Weinprobe
versichert hin, versichert her –
genau diese Gläser sollte ich am nächsten Tag, dem Dienstag, für die Wein- und
Käseparty zur Aufbesserung des Weihnachtsfonds des Themse-Frauenvereins
anliefern. Das hatte ich glatt vergessen.
Zögernd rief ich bei den Hawthorns an, da ich Flora
zwar nicht überlasten, trotzdem aber fragen wollte, wie viele Gläser noch ganz
waren, und ich erwischte nicht Flora, sondern einen Anrufbeantworter mit Jimmys
Stimme, laut, gesund und träge, der mich bat, Name, Rufnummer und meine
Nachricht zu hinterlassen.
Ich entsprach dem Wunsch und hätte gern gewußt, wie
es Jimmy auf der Intensivstation erging. Als dann Mrs. Palissey wiederkam,
fuhr ich mit Brian zum Großhändler, wo er mir half, zig Kisten aus dem Lager
auf Karren zu verladen, sie am Kassenschalter von diesen Karren auf andere
umzuladen, diese anderen hinaus an den Lieferwagen zu schieben, den Lieferwagen
vollzuladen und, zurück im Geschäft, den Lieferwagen auszuladen. Meine Kräfte
konnten es nach rund zwölf Jahren solcher Gymnastik mit einem Gabelstapler aufnehmen,
und auch Brian entwickelte sich gut. Er grinste bei der Arbeit. Kisten heben
machte ihm Spaß. Zwei auf einmal verachtete er schon; er sah es gern, wenn ich
ihm drei auflud.
Brian redete nie viel. Ich wußte es zu würdigen.
Auf der Rückfahrt im Lieferwagen saß er friedlich neben mir, die Lippen
geöffnet wie üblich, und mich wunderte, was in diesem großen leeren Kopf wohl
vorging und wieviel man ihm beibringen könnte, wenn man sich Mühe gab. Er hatte
ziemlich viel in den rund drei Monaten gelernt, die er bei mir war, überlegte
ich. Er war hervorragend zu gebrauchen, verglichen mit dem ersten Tag.
Er lud den Wagen alleine aus, als wir zurückkamen,
und stellte alles an den richtigen Platz im Lagerraum, den ich seit seinem
Eintritt mit viel mehr Methode geordnet hatte. Mrs. Palissey hatte zwei
neue Bestellungen am Telefon entgegengenommen, und ich verbrachte einige Zeit
damit, diese und die früheren vom Tag zusammenzustellen, indem ich die Ware in
Kartons verpackte, die Brian raus zum Lieferwagen bringen sollte. Der Handel
mit Wein, dachte ich öfter, war keine sanfte ästhetische Beschäftigung, sondern
die reinste Knochenarbeit.
Das Telefon klingelte noch einmal, während ich im
Büro die Rechnungen schrieb, die mit den Bestellungen rausgehen sollten, und
ich griff, ohne von meiner Arbeit aufzuschauen, mit einer Hand nach dem Hörer.
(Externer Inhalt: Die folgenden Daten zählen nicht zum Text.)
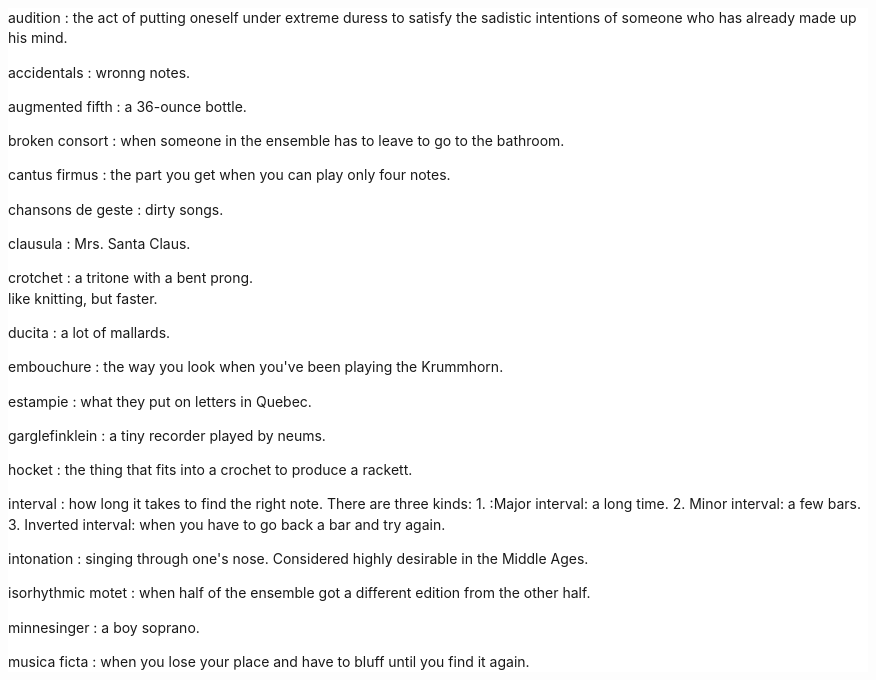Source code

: audition
:   the act of putting oneself under extreme duress to satisfy the
    sadistic intentions of someone who has already made up his mind.

accidentals
:   wronng notes.

augmented fifth
:   a 36-ounce bottle.

broken consort
:   when someone in the ensemble has to leave to go to the bathroom.

cantus firmus
:   the part you get when you can play only four notes.

chansons de geste
:   dirty songs.

clausula
:   Mrs. Santa Claus.

crotchet
:   a tritone with a bent prong.\
    like knitting, but faster.

ducita
:   a lot of mallards.

embouchure
:   the way you look when you've been playing the Krummhorn.

estampie
:   what they put on letters in Quebec.

garglefinklein
:   a tiny recorder played by neums.

hocket
:   the thing that fits into a crochet to produce a rackett.

interval
:   how long it takes to find the right note. There are three kinds:
    1.  :Major interval: a long time.
    2.  Minor interval: a few bars.
    3.  Inverted interval: when you have to go back a bar and try again.

intonation
:   singing through one's nose. Considered highly desirable in the
    Middle Ages.

isorhythmic motet
:   when half of the ensemble got a different edition from the other
    half.

minnesinger
:   a boy soprano.

musica ficta
:   when you lose your place and have to bluff until you find it again.
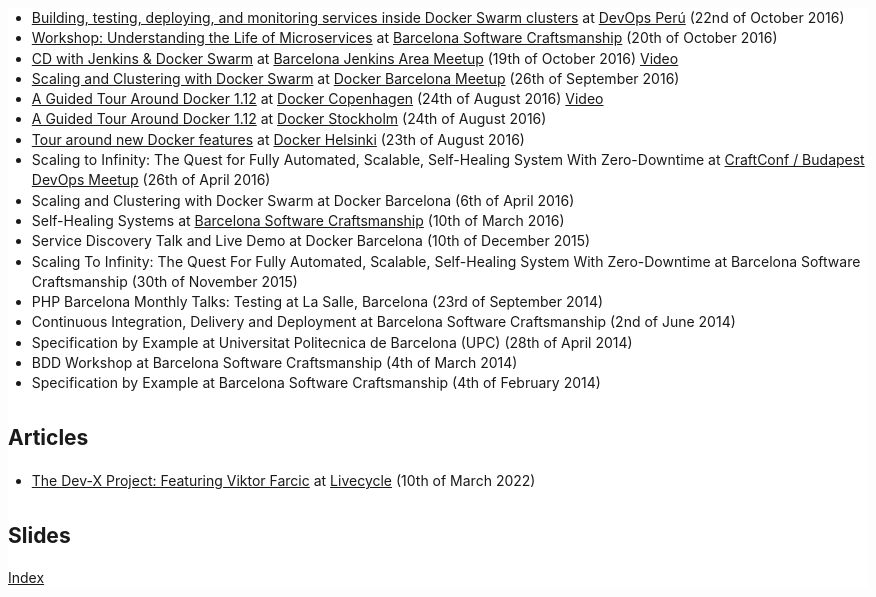 * [Building, testing, deploying, and monitoring services inside Docker Swarm clusters](http://www.meetup.com/DevOps-Peru/events/234084596) at [DevOps Perú](http://www.meetup.com/DevOps-Peru/) (22nd of October 2016)
* [Workshop: Understanding the Life of Microservices](http://www.meetup.com/Barcelona-Software-Craftsmanship/events/234737808) at [Barcelona Software Craftsmanship](http://www.meetup.com/Barcelona-Software-Craftsmanship/) (20th of October 2016)
* [CD with Jenkins &amp; Docker Swarm](http://www.meetup.com/Barcelona-Jenkins-Area-Meetup/events/234678390/) at [Barcelona Jenkins Area Meetup](http://www.meetup.com/Barcelona-Jenkins-Area-Meetup/) (19th of October 2016) [Video](https://www.youtube.com/channel/UC3wGMyeytC5L62hqJRYyPVw)
* [Scaling and Clustering with Docker Swarm](http://www.meetup.com/docker-barcelona-spain/events/233991943/) at [Docker Barcelona Meetup](http://www.meetup.com/docker-barcelona-spain/) (26th of September 2016)
* [A Guided Tour Around Docker 1.12](http://www.meetup.com/Docker-Copenhagen/events/231588987/) at [Docker Copenhagen](http://www.meetup.com/Docker-Stockholm/) (24th of August 2016) [Video](https://www.youtube.com/watch?v=3t9poMjh23Y)
* [A Guided Tour Around Docker 1.12](http://www.meetup.com/Docker-Stockholm/events/231517148/) at [Docker Stockholm](http://www.meetup.com/Docker-Stockholm/) (24th of August 2016)
* [Tour around new Docker features](https://www.meetup.com/Docker-Helsinki/events/233204449/) at [Docker Helsinki](https://www.meetup.com/Docker-Helsinki/) (23th of August 2016)
* Scaling to Infinity: The Quest for Fully Automated, Scalable, Self-Healing System With Zero-Downtime at [CraftConf / Budapest DevOps Meetup](http://www.meetup.com/devopsbp/events/229862964/) (26th of April 2016)
* Scaling and Clustering with Docker Swarm at Docker Barcelona (6th of April 2016)
* Self-Healing Systems at [Barcelona Software Craftsmanship](http://www.meetup.com/Barcelona-Software-Craftsmanship/events/229036773/) (10th of March 2016)
* Service Discovery Talk and Live Demo at Docker Barcelona (10th of December 2015)
* Scaling To Infinity: The Quest For Fully Automated, Scalable, Self-Healing System With Zero-Downtime at Barcelona Software Craftsmanship (30th of November 2015)
* PHP Barcelona Monthly Talks: Testing at La Salle, Barcelona (23rd of September 2014)
* Continuous Integration, Delivery and Deployment at Barcelona Software Craftsmanship (2nd of June 2014)
* Specification by Example at Universitat Politecnica de Barcelona (UPC) (28th of April 2014)
* BDD Workshop at Barcelona Software Craftsmanship (4th of March 2014)
* Specification by Example at Barcelona Software Craftsmanship (4th of February 2014)

## Articles

* [The Dev-X Project: Featuring Viktor Farcic](https://livecycle.io/blogs/the-dev-x-project-viktor-farcic/) at [Livecycle](https://livecycle.io) (10th of March 2022)

## Slides

[Index](http://vfarcic.github.io/)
»Tony?« sagte eine Frauenstimme zaghaft. »Hier ist
Flora.«
»Liebste Flora«, sagte ich, »wie geht es Ihnen? Wie
geht’s Jack? Wie geht es überhaupt?«
»Ach …« Sie schien unerträglich müde. »Es ist
alles so furchtbar. Ich weiß, ich sollte das nicht sagen … aber … ach je.«
»Ich komme die Gläser holen«, sagte ich, da ich
ihren unausgesprochenen Appell heraushörte. »Ich komme so gut wie sofort.«
»Es … es sind nicht mehr viele ganz …
aber trotzdem, kommen Sie.«
»In einer halben Stunde.«
Sie sagte leise: »Vielen Dank«, und hängte ein.
Ich sah auf meine Uhr. Halb fünf. Meistens brachen
Mrs. Palissey und Brian montags um diese Zeit mit dem Lieferwagen auf, um
Lieferungen auszuführen, die in etwa auf ihrem Heimweg lagen, und beendeten die
Runde dann am nächsten Morgen.
Mrs. Palisseys Fahrtüchtigkeit war
ursprünglich der Hauptgrund gewesen, warum ich sie eingestellt hatte, und sie
für ihren Teil hatte mit Freuden den Zweitwagen des Ladens, einen ältlichen
Rover Kombi, in Gebrauch genommen. Wir tauschten die Fahrzeuge je nach Bedarf,
daher sagte ich ihr, ich würde die Lieferungen für heute übernehmen, wenn sie
bis zum Ladenschluß um fünf dabliebe und wieder mit dem Rover heimführe.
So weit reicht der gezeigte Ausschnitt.